▸ Extract provided:
A Large Patinated Bronze Sculpture of Emperor Napoleon on Horseback
A Large Patinated Bronze Sculpture of Emperor Napoleon on Horseback, Cast by Susse Frères, Paris, From the Model By Alfred Émilien O'Hara, Comte de Nieuwerkerke...
ابعادHeight: 98 cm (39 in)
Width: 90 cm (36 in)
Depth: 33 cm (13 in)
A Large Patinated Bronze Sculpture of Emperor Napoleon on Horseback, Cast by Susse Frères, Paris, From the Model By Alfred Émilien O’Hara, Comte de Nieuwerkerke (1811-1892).
Dark brown patinated bronze.
Depicting the Emperor Napoleon on horseback in military attire with distinctive frock coat and famous bicorne hat, one hand holding the horses reigns the other symbolically resting on his heart, the saddle cloth richly emblazoned with the imperial cypher.

▸ Supplied information:
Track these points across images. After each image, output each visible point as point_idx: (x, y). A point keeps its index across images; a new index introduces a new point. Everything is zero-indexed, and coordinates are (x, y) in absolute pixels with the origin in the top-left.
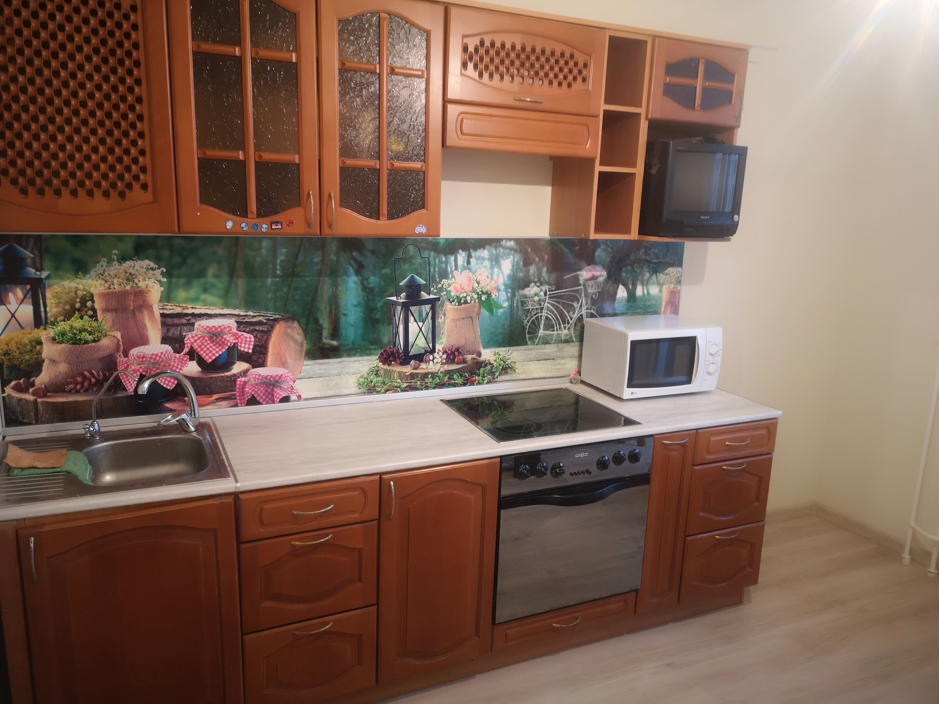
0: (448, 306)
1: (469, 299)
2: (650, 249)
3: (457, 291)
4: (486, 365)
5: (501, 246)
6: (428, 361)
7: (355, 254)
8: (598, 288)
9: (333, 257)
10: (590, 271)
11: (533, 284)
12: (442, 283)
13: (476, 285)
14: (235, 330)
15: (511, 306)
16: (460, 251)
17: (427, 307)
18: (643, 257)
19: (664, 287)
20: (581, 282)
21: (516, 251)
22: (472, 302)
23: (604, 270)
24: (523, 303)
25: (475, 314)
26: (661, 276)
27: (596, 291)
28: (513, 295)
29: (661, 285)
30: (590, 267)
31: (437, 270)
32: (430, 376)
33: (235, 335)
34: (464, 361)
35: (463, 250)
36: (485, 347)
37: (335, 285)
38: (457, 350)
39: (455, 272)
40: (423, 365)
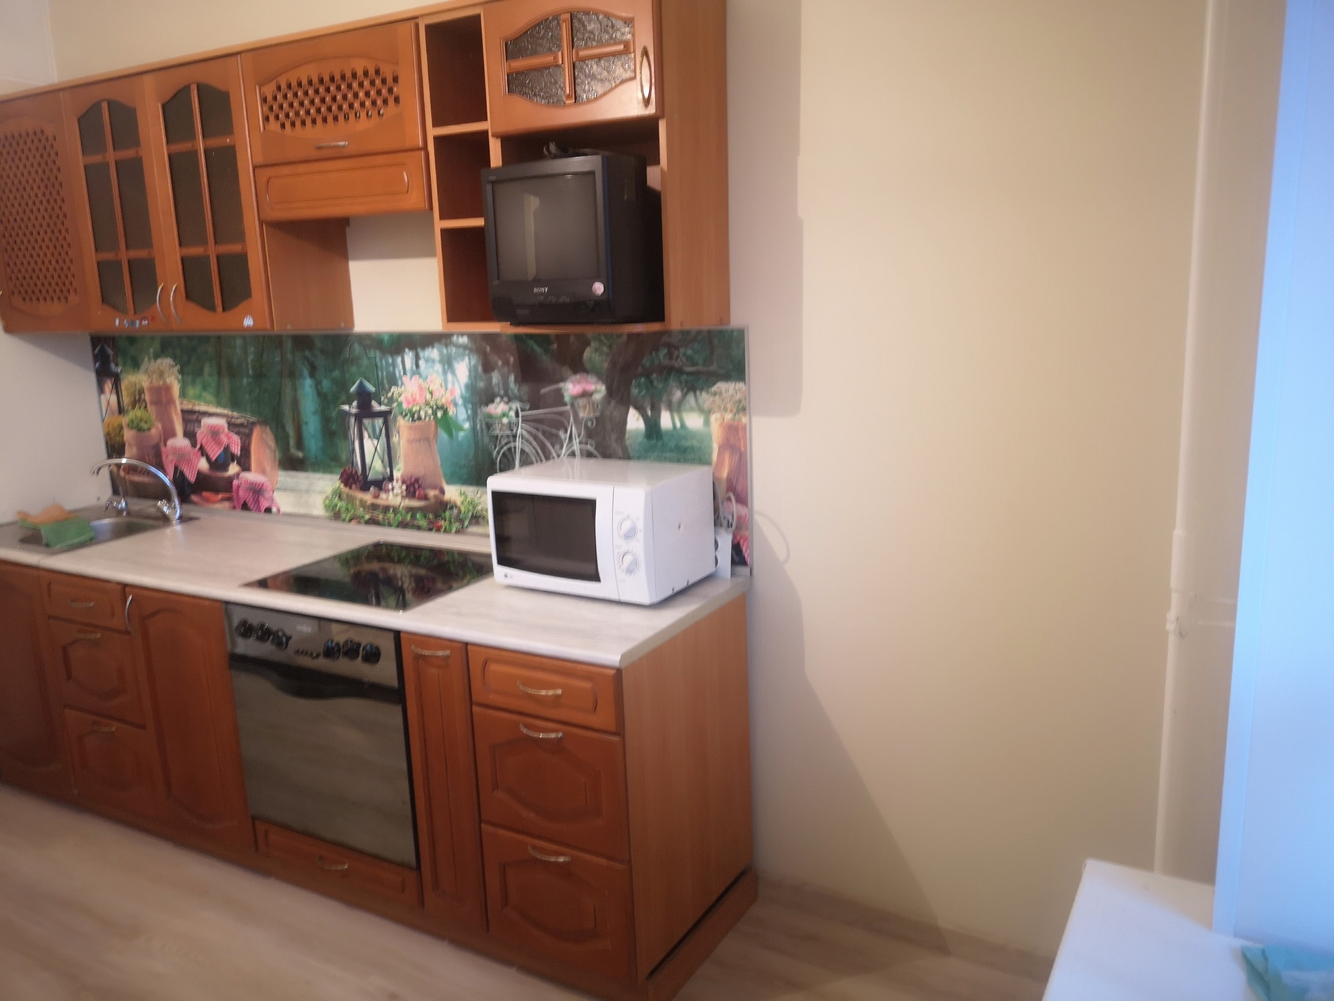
0: (402, 423)
1: (422, 414)
2: (677, 348)
3: (409, 403)
4: (451, 508)
5: (451, 343)
6: (387, 491)
7: (307, 353)
8: (594, 412)
9: (289, 356)
10: (579, 382)
11: (498, 400)
12: (392, 390)
13: (428, 396)
14: (226, 430)
15: (474, 428)
16: (407, 350)
17: (379, 422)
18: (666, 362)
19: (713, 418)
20: (567, 399)
21: (471, 350)
22: (427, 419)
23: (600, 383)
24: (489, 426)
25: (432, 436)
26: (705, 398)
27: (592, 415)
28: (475, 413)
29: (707, 413)
30: (578, 376)
31: (385, 374)
32: (391, 510)
33: (227, 435)
34: (425, 498)
35: (410, 349)
36: (449, 483)
37: (295, 389)
38: (417, 480)
39: (404, 378)
40: (383, 495)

▸ What to work on:
[1] Using the description of the bronze Napoleon sculpture above, list every measurement it gives for the piece, with both the metric and imperial figures.
[2] Pick up the description of the bronze Napoleon sculpture after its last sentence and continue it in the same style.

▸ Answers for the tasks:
[1]
- Height: 98 cm (39 in)
- Width: 90 cm (36 in)
- Depth: 33 cm (13 in)

[2]
Signed to the cast, “Nieuwerkerke 1850”, with “Susse Edit” for the Susse Frères foundry. Stamped ‘SUSSE FRES’ above a leaf mark alongside an indistinct pressed oval mark.
This large bronze equestrian group of the Emperor Napoleon astride his famous mount Morengo is a reduction of the monumental statue by the Comte de Nieuwerkerke (1811-1892) commissioned for the town of Lyon in 1850. One of the most iconic representations of Napoleon, it successfully captured the essence of the legendary leader, embodying his indomitable spirit and military prowess. The monumental version stood at nearly four and half meters high. Cast by MM. Eck and Durand it was inaugurated in the sculptor’s presence by the Louis-Napoléon Bonaparte (Napoleon III) on 20 September 1852 on the largest square on the Perrache peninsula (now place Carnot) in Lyon.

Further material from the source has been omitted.